- EXERCISE DESCRIPTION: From the first line to the last, reproduce the material exactly.

- DATA EXCERPT:
——

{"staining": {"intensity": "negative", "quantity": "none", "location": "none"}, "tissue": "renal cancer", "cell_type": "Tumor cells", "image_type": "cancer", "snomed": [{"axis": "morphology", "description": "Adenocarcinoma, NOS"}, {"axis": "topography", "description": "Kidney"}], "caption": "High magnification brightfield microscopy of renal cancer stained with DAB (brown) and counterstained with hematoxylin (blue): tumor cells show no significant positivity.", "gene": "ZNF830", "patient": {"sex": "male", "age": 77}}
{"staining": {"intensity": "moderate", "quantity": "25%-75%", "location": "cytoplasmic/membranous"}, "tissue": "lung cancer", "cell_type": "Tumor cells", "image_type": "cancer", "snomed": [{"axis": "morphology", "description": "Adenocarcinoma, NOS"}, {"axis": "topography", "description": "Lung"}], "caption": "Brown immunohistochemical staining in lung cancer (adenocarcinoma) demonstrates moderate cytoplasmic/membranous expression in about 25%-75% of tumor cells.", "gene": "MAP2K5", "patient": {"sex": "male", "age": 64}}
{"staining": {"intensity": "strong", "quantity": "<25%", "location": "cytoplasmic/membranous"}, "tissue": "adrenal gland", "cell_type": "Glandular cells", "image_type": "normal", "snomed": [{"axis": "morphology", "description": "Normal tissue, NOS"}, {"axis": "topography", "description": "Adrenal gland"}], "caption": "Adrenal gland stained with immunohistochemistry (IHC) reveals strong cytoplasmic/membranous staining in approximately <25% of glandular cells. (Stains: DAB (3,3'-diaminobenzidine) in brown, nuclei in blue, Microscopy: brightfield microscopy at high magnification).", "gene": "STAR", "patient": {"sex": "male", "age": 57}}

——

- SOLUTION FOR THIS TASK:
{"staining": {"intensity": "negative", "quantity": "none", "location": "none"}, "tissue": "renal cancer", "cell_type": "Tumor cells", "image_type": "cancer", "snomed": [{"axis": "morphology", "description": "Adenocarcinoma, NOS"}, {"axis": "topography", "description": "Kidney"}], "caption": "High magnification brightfield microscopy of renal cancer stained with DAB (brown) and counterstained with hematoxylin (blue): tumor cells show no significant positivity.", "gene": "ZNF830", "patient": {"sex": "male", "age": 77}}
{"staining": {"intensity": "moderate", "quantity": "25%-75%", "location": "cytoplasmic/membranous"}, "tissue": "lung cancer", "cell_type": "Tumor cells", "image_type": "cancer", "snomed": [{"axis": "morphology", "description": "Adenocarcinoma, NOS"}, {"axis": "topography", "description": "Lung"}], "caption": "Brown immunohistochemical staining in lung cancer (adenocarcinoma) demonstrates moderate cytoplasmic/membranous expression in about 25%-75% of tumor cells.", "gene": "MAP2K5", "patient": {"sex": "male", "age": 64}}
{"staining": {"intensity": "strong", "quantity": "<25%", "location": "cytoplasmic/membranous"}, "tissue": "adrenal gland", "cell_type": "Glandular cells", "image_type": "normal", "snomed": [{"axis": "morphology", "description": "Normal tissue, NOS"}, {"axis": "topography", "description": "Adrenal gland"}], "caption": "Adrenal gland stained with immunohistochemistry (IHC) reveals strong cytoplasmic/membranous staining in approximately <25% of glandular cells. (Stains: DAB (3,3'-diaminobenzidine) in brown, nuclei in blue, Microscopy: brightfield microscopy at high magnification).", "gene": "STAR", "patient": {"sex": "male", "age": 57}}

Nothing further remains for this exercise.